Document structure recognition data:
:::::
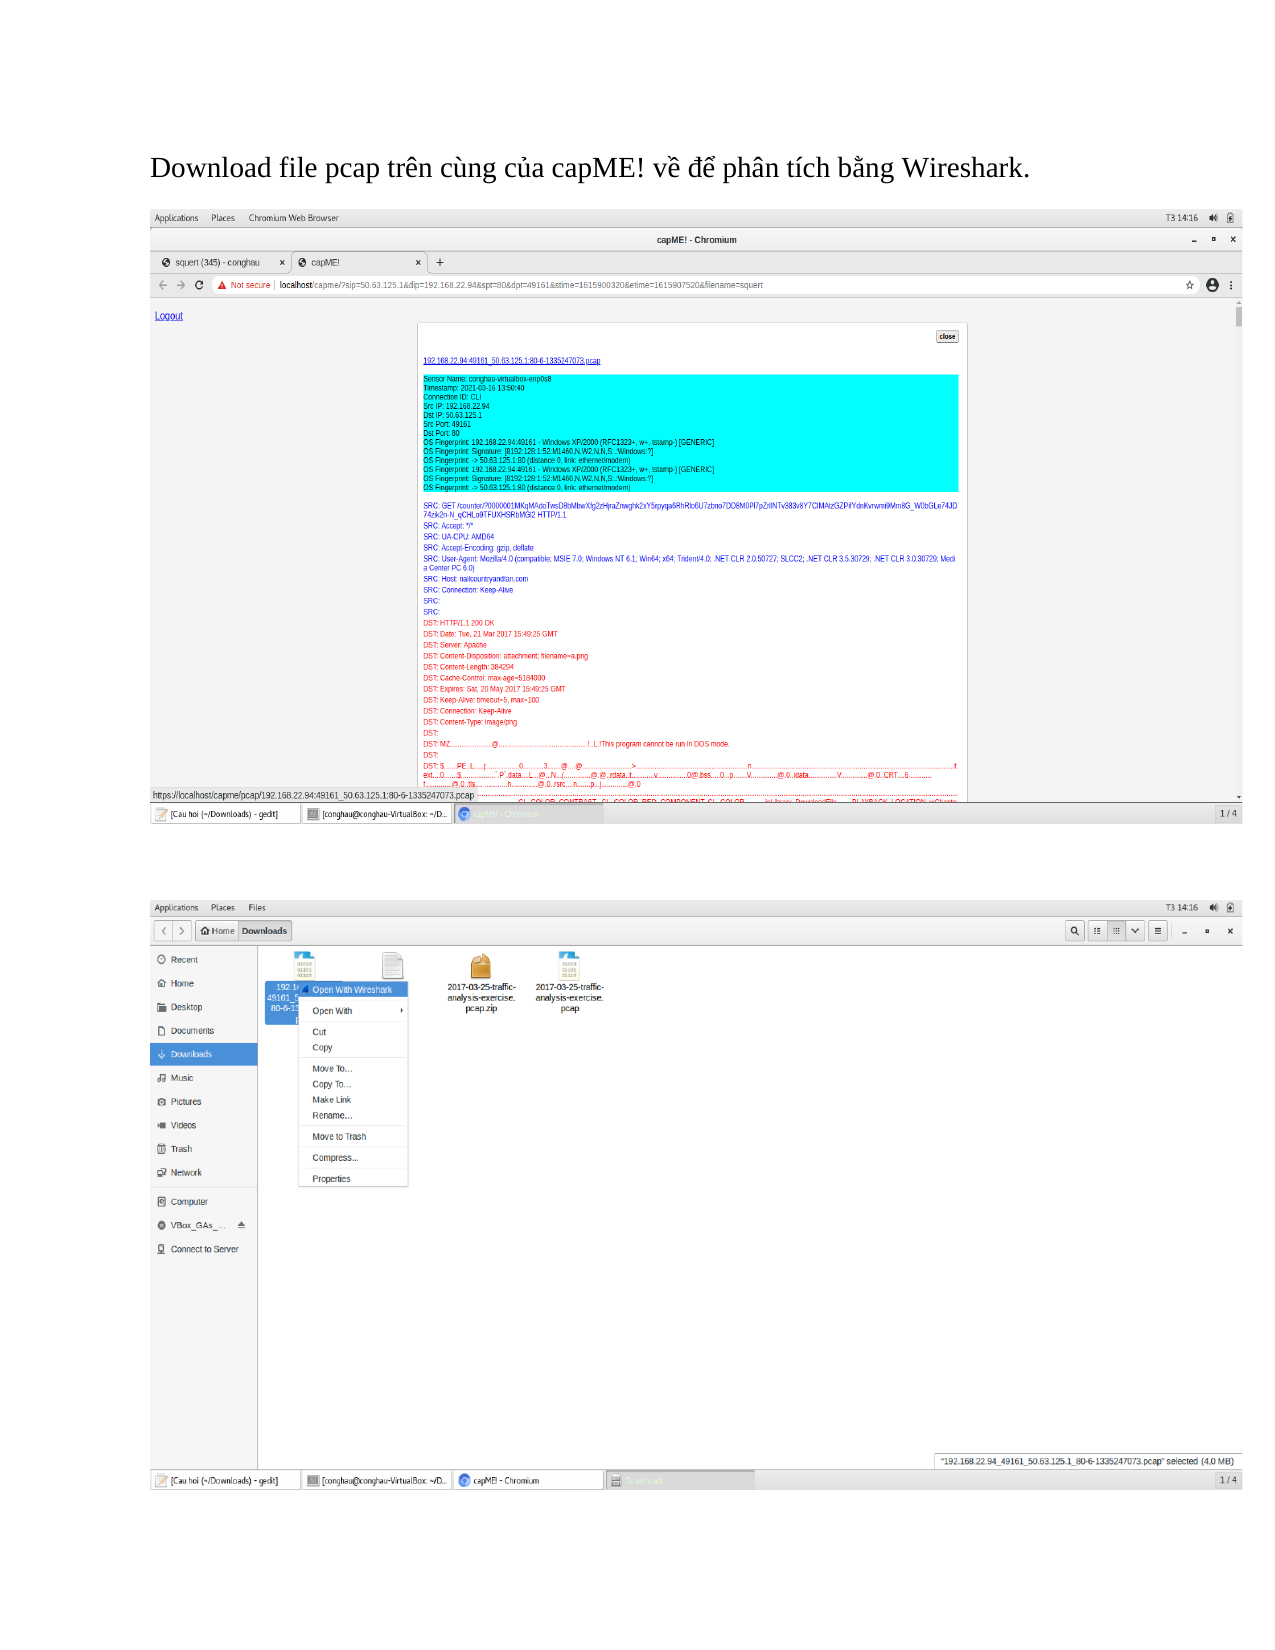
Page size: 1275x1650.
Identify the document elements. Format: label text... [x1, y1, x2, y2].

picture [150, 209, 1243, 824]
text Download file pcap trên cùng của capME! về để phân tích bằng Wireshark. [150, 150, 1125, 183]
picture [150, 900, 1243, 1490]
:::::
▶ **Activity**: Each line from the one with "Identify the document" through the end of the records above should be written out exactly. No other line should appear.

▶ **Solution for this problem**:
Identify the document elements. Format: label text... [x1, y1, x2, y2].

picture [150, 209, 1243, 824]
text Download file pcap trên cùng của capME! về để phân tích bằng Wireshark. [150, 150, 1125, 183]
picture [150, 900, 1243, 1490]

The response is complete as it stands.